Key findings: By analyzing a vast array of field data, the researchers conclude that soils worldwide hold a substantial amount of carbon in the form of SIC, totaling over 2,300 billion tonnes. They highlight the vulnerability of SIC to soil acidification caused by nitrogen inputs, with potential losses posing a risk to carbon sequestration efforts. The study emphasizes the interconnectedness of SIC with atmospheric and hydrospheric carbon dynamics, stressing its overlooked role in shaping climate outcomes. The study underscores the need for a nuanced understanding of SIC dynamics to inform effective carbon management strategies.
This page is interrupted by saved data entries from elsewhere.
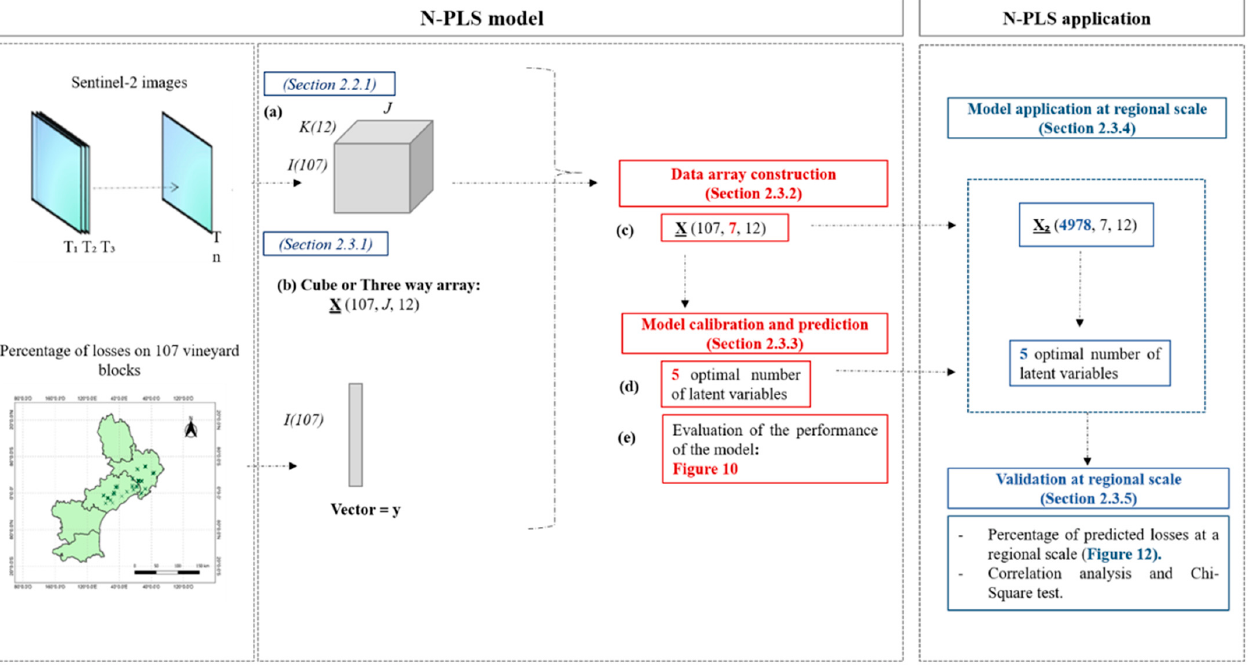
Figure 7. Workflow scheme of the calibration of the N-PLS model, the prediction evaluation and its application to 4978 vineyard blocks at the regional scale.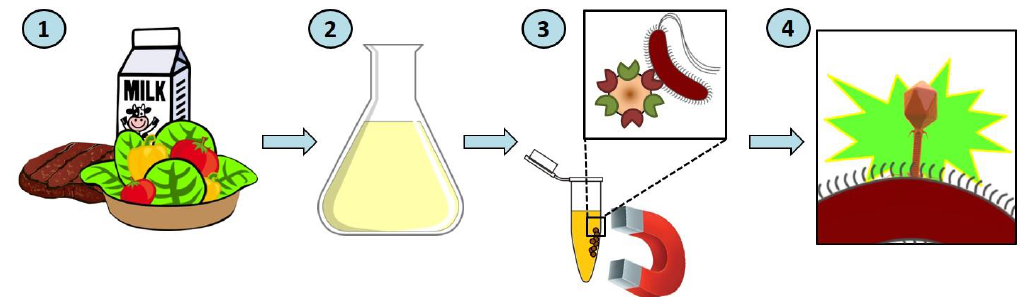
Figure 4. Schematic representation of the workflow of the combined CBD-MS/A511:: luxAB assay. ( 1 ) food sample; ( 2 ) selective enrichment; ( 3 ) CBD-based magnetic separation; ( 4 ) A511:: luxAB phage infection and generation of bioluminescent signal.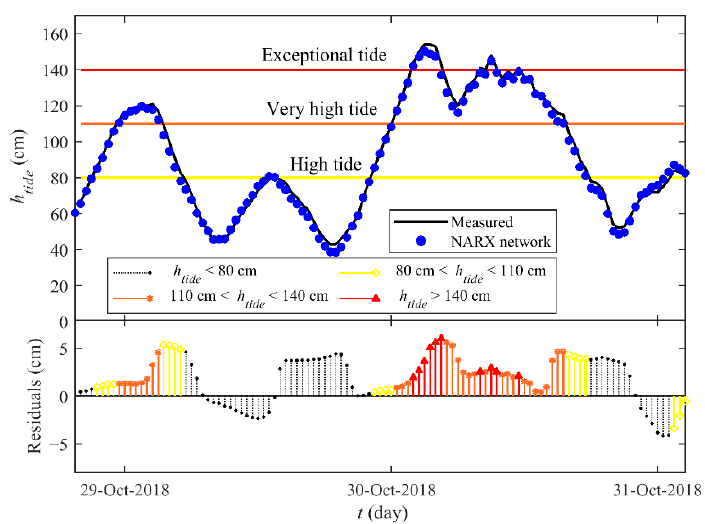
Figure 10. Exceptional high tide in Punta della Salute (event of 28–31 October 2018): comparison between measured time series and predicted values with Model IV and t a = 72 h ( upper chart ), Residuals ( lower chart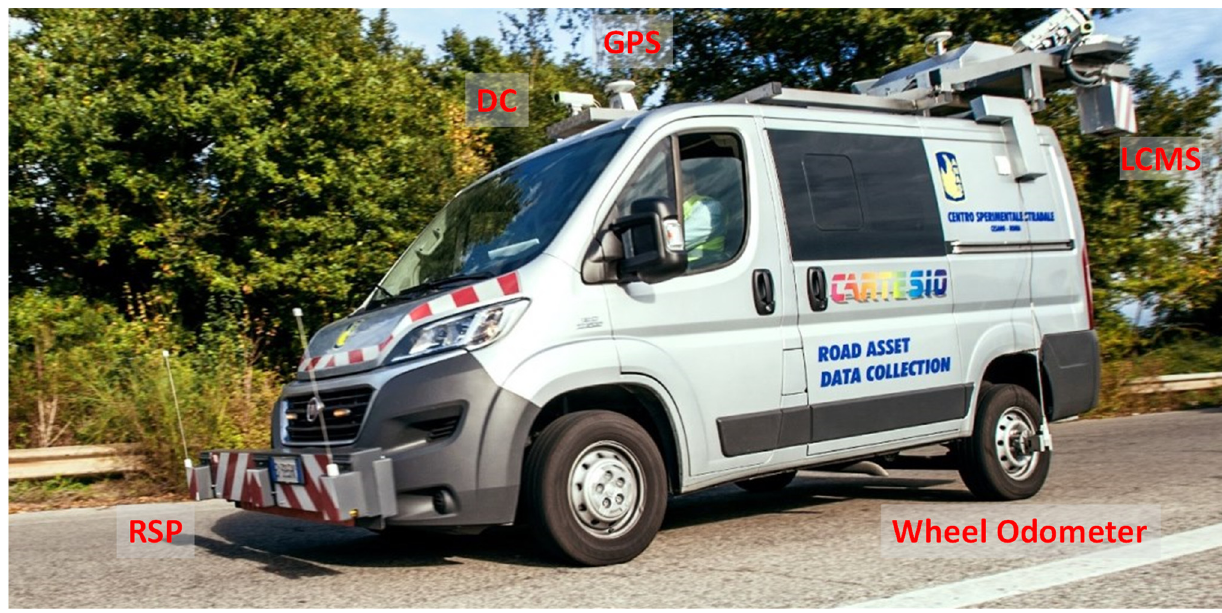
Figure 3. RACS employed for validation and its main components.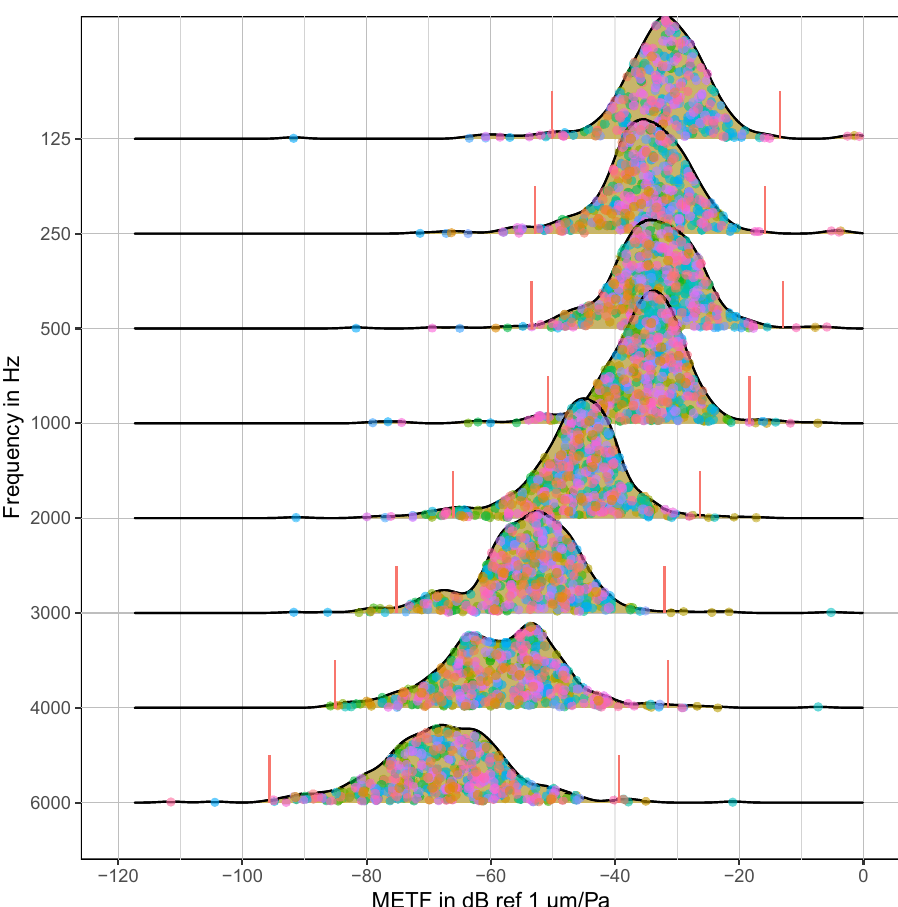
Figure 3. Ridge plot of method “A” METF data. The plot shows continuous probability density functions calculated with kernel density estimation. 1.75xIQR threshold boundaries for outlier detection are marked with red vertical borders. Similar plots for individual groups are included in the supplementary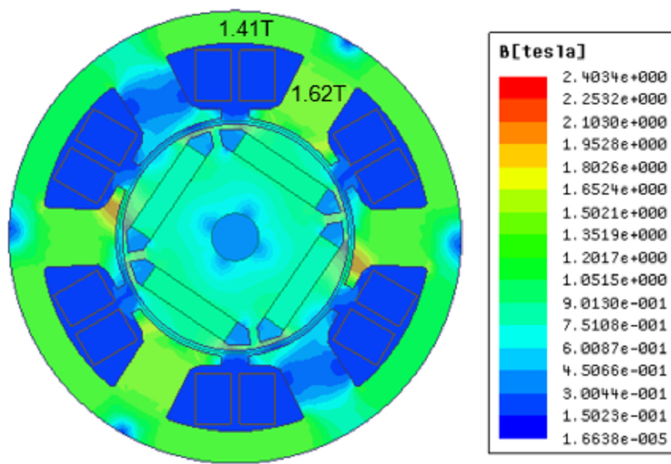
Figure 18. Magnetic flux distribution within the proposed magnetic structure: hot magnetic spot.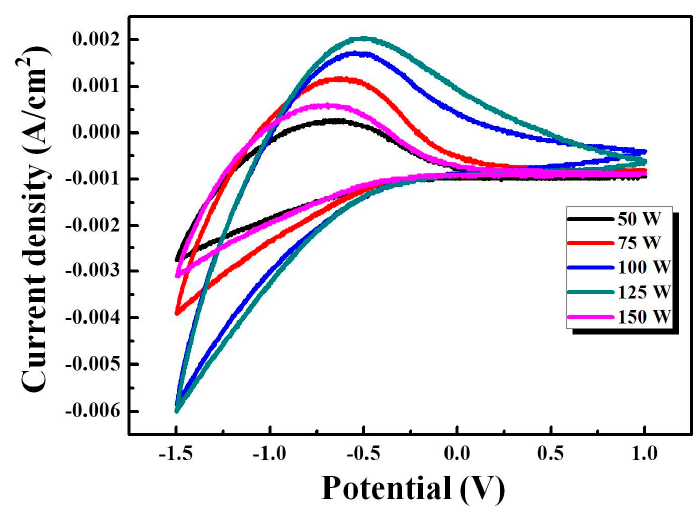
Figure 7. The 50th cycle CV curves of key factor IZTO films with various sputtering powers. Table 4. The diffusion coefficients of WO3/IZTO films at different sputtering powers.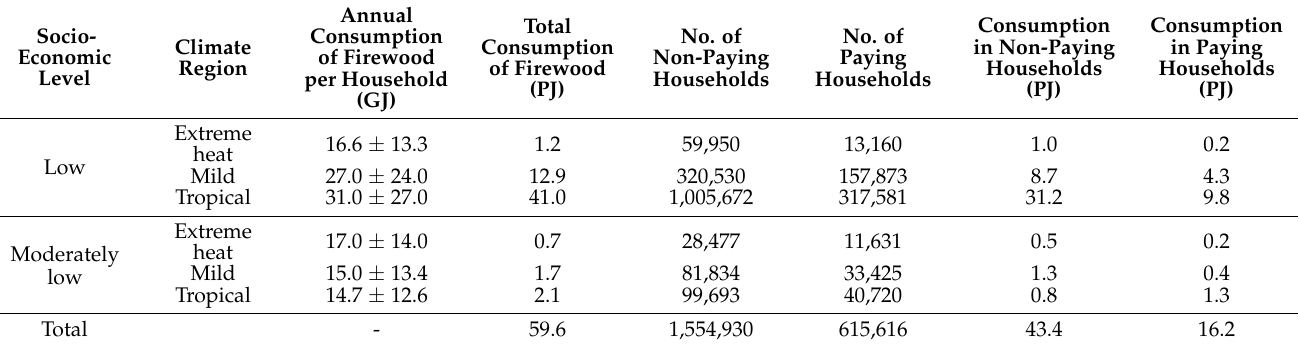
Table 1. Consumption of firewood per household, number of households, and total consumption of firewood in paying and non-paying EFU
By considering factors such as soil pH, nitrogen deposition, and land use practices, researchers can better predict and mitigate the impacts of SIC alterations on global carbon budgets.
Figure | SIC-relevant global budgets. (A) Changes in SIC (top 0.3 m) in response to soil pH by countries. Cyan bars (in units of GtC) indicate the gain of SIC in response to a higher pH (by two levels: 0.1 and 0.5), whereas red bars show the loss in response to acidification. We show the top 10 countries rankedby SIC losses (pH reduction by 0.1) from high to low. (B) Global SIC stock (top 0.3 m, in units of GtC) in response to soil pH. (C) Flowchart of the present day global carbon budget (in units of GtC yr−1) accounting for inorganic carbon exchanges through soil. Fluxes that have been altered owing to the inclusion of inorganic carbon through soils are in brown, whereas fluxes in blue arrows are adapted from references. In brackets are the contributions of SIC to total fluxes (in the case of more than one contributing sources). We used Terrestrial Ecosystem to refer to land that excludes inland waters. DOC, dissolved organic carbon export from leaching and runoff; R-DIC, lateral inorganic carbon export from bedrock weathering; PIC, physical erosion of total recalcitrant particulate inorganic carbon; petrogenic OC, organic carbon export from fossil and old soil; erosion, lateral organic carbon export from water, wind, and tillage erosions. Pathway 1 represents the inorganic carbon flux from rock to soil, and its contribution to inland-water is accounted through R-DIC; pathway 2 represents SIC fluxes sourced from terrestrial biological system (e.g., respiration); pathway 3 is external inorganic carbon inputs into soils (e.g., lime); and pathways 4 and 5 are carbon exchanges between SIC and the atmosphere.